Explorers ruffled through sagebrush in the desert and bent in careful weight to extract dried fossil stones, stick-like flora and ever present sand blooms. Succulent stems with bright poppy tonality served as the single color interruption save for the melting oasis of the sky. French botanists conserved delicate petals by pressing them into leather bound books of parchment. They engaged gauzy tape and straight pins to label specimens with names reminiscent of ancient foreign poems.
Every form of vegetable, flora and mineral has served as an ancient elixir to age-old dye habits. Flowers take baths in deep bowls and shed their inky pigments to create a casted wash. Florets are pressed into porous muslin taking on traces from petal to stem; organic textured imprints are inherently one-of-a-kind. Steaming the muslin flower packets permanently solidifies the bloom’s color commitment.

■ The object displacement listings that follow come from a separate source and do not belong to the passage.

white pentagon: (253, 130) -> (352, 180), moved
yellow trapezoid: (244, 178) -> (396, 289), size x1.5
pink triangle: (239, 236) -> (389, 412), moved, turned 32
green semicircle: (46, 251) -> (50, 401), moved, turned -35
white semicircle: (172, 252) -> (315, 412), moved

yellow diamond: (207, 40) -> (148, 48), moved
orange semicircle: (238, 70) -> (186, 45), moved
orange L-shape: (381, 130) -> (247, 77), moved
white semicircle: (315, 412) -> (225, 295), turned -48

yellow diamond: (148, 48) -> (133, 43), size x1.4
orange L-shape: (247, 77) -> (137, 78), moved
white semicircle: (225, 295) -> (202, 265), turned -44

Harvard Art Museum houses an incomparable pigment library largely constructed by the efforts of Edward Forbes, who began procuring samples in the early twentieth century from his travels to the far ends of the earth. Using glass tincture bottles, he stored rare lapis lazuli from excavated sites at Pompeii, a dark brown pigment harvested from Egyptian mummy wrappings and famed Cadmium Yellow beloved by artists despite its toxic chemical makeup. There are 2,500 pigments in this rare and precious effort to capture color history.

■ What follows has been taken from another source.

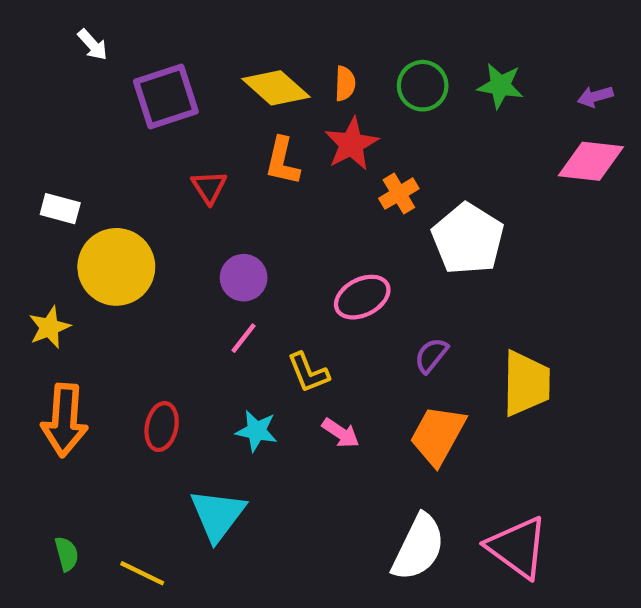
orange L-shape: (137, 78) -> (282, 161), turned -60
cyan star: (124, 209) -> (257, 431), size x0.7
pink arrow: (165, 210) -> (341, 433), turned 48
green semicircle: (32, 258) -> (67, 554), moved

Devoted to garment making with integrity and natural properties, Christina Kim of dosa, has offered her own textiles up for a floral elixir. Garments treated with natural dye techniques and floral acts emulate the shape of kimono robes and delicate slip dresses. Seemingly antique cotton dresses exhibit ruffles and tucks with blushing reserve.
If your silhouette is graced in florals mixed with sweeping shapes and dropped hems, your steps may become strides alighting the steps of a Japanese Pavilion. You may turn deep pigments inward and take a conservatory as your new idlewild site of favor; the settings and trappings of botanical elegance.